▶ 抜粋資料
────────

保育環境の質尺度の開発と保育研修利用に関する調査研究

文献情報

文献番号
200801016A
報告書区分
総括
研究課題名
保育環境の質尺度の開発と保育研修利用に関する調査研究
課題番号
H19-政策・一般-016
研究年度
平成20(2008)年度
研究代表者(所属機関)
秋田 喜代美(東京大学大学院 教育学研究科)
研究分担者(所属機関)
  • 小田豊(独立行政法人国立特殊教育研究所)
  • 芦田宏(兵庫県立大学 人間環境学部)
  • 鈴木正敏(兵庫教育大学 学校教育研究科)
  • 門田理世(西南学院大学 人間発達学部)
  • 野口隆子(十文字学園大学 人間生活科学部)
  • 箕輪潤子(川村学園女子大学 文学部)
研究区分
厚生労働科学研究費補助金 行政政策研究分野 政策科学総合研究(政策科学推進研究)
研究開始年度
平成19(2007)年度
研究終了予定年度
平成21(2009)年度
研究費
3,191,000円
研究者交替、所属機関変更
-

研究報告書(概要版)

研究目的
本研究プロジェクトは、第1に保育の質に関する国際的政策や学術研究動向を調査すること、そして第2にその動向をふまえて、日本の園文化に応じた形で今後長期的に使用できる保育環境の質尺度(幼児版、乳児版)を開発すること、第3にそれを保育研修に利用することでその方法の有効性や活用法を開発検討することである。

────────

▶ 学習用データ
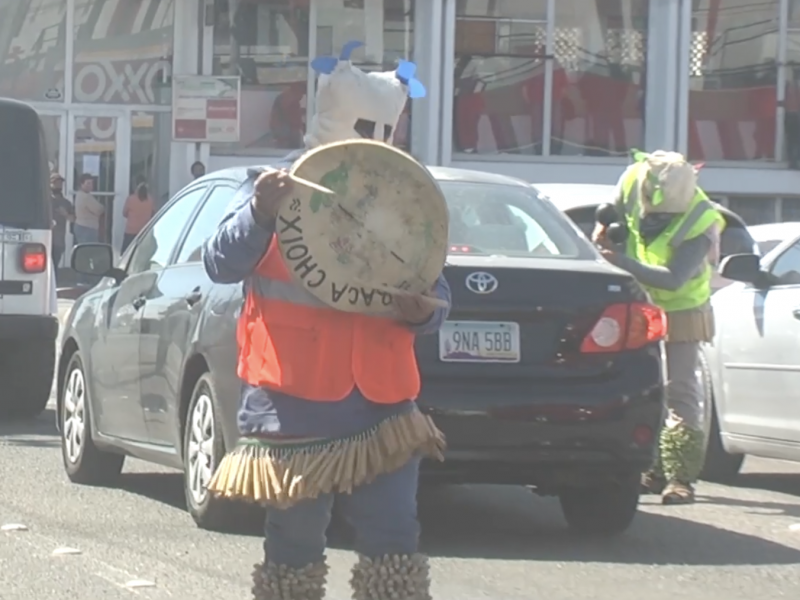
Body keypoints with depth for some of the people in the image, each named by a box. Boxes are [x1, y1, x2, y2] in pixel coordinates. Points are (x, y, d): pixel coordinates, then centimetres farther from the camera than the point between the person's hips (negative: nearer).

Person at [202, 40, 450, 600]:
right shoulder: (276, 191, 1)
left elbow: (435, 295, 15)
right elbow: (222, 264, -12)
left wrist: (425, 311, -10)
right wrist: (260, 214, -32)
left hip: (381, 407, 3)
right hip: (296, 410, -3)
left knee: (395, 541, -3)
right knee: (294, 546, 5)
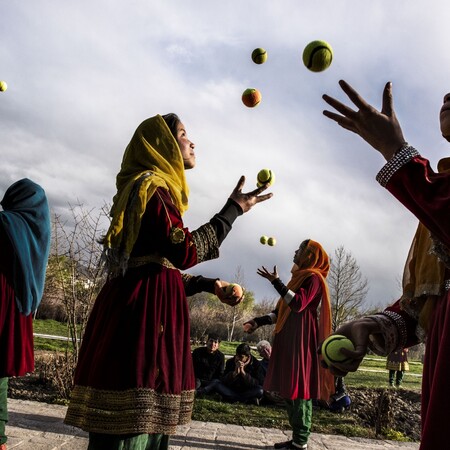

────────

▶ 取り組む課題
1. 保育環境の質尺度に関する研究報告のうち、「研究分担者(所属機関)」から「厚生労働科学研究費補助金 行政政策研究分野 政策科学総合研究(政策科学推進研究)」までの範囲を一字も変えずに書き写すこと。
2. 保育環境の質尺度に関する研究報告に記された研究費の額はいくらか。
3. 保育環境の質尺度に関する研究報告の最後の文の後に、その先の文章を書き継ぐこと。

▶ 解答
1.
研究分担者(所属機関)
  • 小田豊(独立行政法人国立特殊教育研究所)
  • 芦田宏(兵庫県立大学 人間環境学部)
  • 鈴木正敏(兵庫教育大学 学校教育研究科)
  • 門田理世(西南学院大学 人間発達学部)
  • 野口隆子(十文字学園大学 人間生活科学部)
  • 箕輪潤子(川村学園女子大学 文学部)
研究区分
厚生労働科学研究費補助金 行政政策研究分野 政策科学総合研究(政策科学推進研究)

2. 3,191,000円

3.
研究方法
第1の点に関しては、本研究プロジェクトで開発している日本版SICSとの関連性から国際動向を捉えて位置づけ、SICSがどのような有効性や利用法があるのかを検討する。第2、第3に関しては、幼児版SICSの英語からの直訳からさらに日本語、日本の保育文化にあうよう精選改訂を行い実際に1保育所で協力実施いただき、さらにその園での実施遂行状況をふまえて改訂を行い、日本幼児版SICSを完成させる。研修用DVDに関してはSICSという自己評価方法の手順と視点を理解してもらうためのDVDを、別の保育所でSICSを使用した研修を実施してもらい、その研修場面を記録し作成するという方法をとる。
結果と考察
国際動向からは保育者側の保育スタイルへの視座もASOS(Adult Style Observation Schedule)において出され、ベルギーだけではなく他でも保育の質の向上に実証的な効果をもたらしていることが明らかとなった。また小学校、中学校、特別支援教育等にも使用可能な尺度PALE(Process-Oriented Analysis of Learning Environment)も開発され、保幼小連携の推進の視点からも可能性を明らかにした。 そして日本版SICSではAエピソードにもとづく方法へ変え、B優れた点を見出す評価に変更し、C省察として家庭との連携という新たな観点を入れることを行った。またDすべての評価を1度ではなく2度1週間間隔をあけての実施することにした。本方法での実施結果として一定手順を踏むことで無意識のうちに行っている保育者の見方の偏りを少なくし、日頃とは異なる視点から捉えることができることが明らかになった。
結論
日本の保育にあうように手順や内容において新たな観点をいれた日本版SICS(幼児版)の開発が、実際に日本の保育者の省察や評価にとって有効である可能性がパイロット園での実施によって示唆された。と同時に今後この尺度の有効性や理論的課題も具体的に明らかになった。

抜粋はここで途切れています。